[TASK PROMPT] When the line containing "<sup>106</sup> Facial Recognition" appears in the data below, begin copying there and stop only after the line containing "<sup>107</sup> Press Release, supra note 105.".

[Recorded data]
------------------------------------

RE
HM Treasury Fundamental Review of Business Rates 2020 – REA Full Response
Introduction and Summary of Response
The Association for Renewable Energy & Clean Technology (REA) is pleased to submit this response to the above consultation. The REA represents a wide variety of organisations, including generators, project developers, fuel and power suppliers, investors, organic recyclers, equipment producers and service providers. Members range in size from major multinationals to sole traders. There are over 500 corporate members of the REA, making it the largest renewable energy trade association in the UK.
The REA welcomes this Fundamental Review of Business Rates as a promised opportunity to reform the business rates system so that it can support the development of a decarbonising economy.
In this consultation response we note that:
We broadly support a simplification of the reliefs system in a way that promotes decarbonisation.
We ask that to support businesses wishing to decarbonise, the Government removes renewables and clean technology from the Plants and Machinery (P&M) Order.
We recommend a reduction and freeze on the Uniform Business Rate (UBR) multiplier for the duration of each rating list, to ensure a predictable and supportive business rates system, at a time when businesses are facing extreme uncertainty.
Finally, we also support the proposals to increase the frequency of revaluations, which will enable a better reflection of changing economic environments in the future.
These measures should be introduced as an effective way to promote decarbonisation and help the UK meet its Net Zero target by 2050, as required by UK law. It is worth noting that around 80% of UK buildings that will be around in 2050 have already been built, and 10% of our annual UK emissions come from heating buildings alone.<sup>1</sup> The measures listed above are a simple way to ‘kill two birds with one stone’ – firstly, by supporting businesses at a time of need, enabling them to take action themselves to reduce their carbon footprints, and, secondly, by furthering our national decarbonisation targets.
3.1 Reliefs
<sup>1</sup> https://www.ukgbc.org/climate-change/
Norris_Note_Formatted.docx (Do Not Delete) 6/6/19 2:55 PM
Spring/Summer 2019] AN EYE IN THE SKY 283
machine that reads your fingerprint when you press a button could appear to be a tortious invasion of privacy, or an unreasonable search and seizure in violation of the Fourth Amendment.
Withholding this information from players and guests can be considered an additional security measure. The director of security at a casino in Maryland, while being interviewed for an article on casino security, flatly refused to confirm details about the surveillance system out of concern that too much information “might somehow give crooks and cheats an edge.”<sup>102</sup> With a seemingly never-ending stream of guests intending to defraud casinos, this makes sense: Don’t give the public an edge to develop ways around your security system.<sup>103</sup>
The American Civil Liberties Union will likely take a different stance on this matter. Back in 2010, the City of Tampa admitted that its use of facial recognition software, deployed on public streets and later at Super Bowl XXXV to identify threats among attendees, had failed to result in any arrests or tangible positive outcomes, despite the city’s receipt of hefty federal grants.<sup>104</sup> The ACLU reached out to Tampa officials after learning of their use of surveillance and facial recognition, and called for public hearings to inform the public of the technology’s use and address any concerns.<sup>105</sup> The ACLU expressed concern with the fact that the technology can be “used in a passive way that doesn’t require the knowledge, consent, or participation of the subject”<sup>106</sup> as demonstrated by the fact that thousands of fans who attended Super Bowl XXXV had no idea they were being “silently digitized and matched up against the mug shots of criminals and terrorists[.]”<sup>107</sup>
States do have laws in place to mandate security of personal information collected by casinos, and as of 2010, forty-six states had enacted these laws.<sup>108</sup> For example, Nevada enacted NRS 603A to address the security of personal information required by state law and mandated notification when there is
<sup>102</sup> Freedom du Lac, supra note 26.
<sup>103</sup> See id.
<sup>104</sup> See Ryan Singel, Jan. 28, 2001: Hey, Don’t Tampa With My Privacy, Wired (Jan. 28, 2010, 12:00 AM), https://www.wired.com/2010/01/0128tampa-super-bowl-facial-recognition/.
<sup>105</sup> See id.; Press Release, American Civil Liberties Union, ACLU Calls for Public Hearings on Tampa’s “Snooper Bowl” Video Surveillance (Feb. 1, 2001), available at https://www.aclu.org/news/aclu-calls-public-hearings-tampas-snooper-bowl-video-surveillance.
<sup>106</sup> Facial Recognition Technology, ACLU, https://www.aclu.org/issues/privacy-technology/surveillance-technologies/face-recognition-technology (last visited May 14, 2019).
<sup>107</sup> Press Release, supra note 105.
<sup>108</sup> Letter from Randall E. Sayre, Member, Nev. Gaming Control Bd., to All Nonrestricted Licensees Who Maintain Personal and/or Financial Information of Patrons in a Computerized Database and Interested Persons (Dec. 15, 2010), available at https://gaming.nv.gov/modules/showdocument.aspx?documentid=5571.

------------------------------------

[TASK RESPONSE]
<sup>106</sup> Facial Recognition Technology, ACLU, https://www.aclu.org/issues/privacy-technology/surveillance-technologies/face-recognition-technology (last visited May 14, 2019).
<sup>107</sup> Press Release, supra note 105.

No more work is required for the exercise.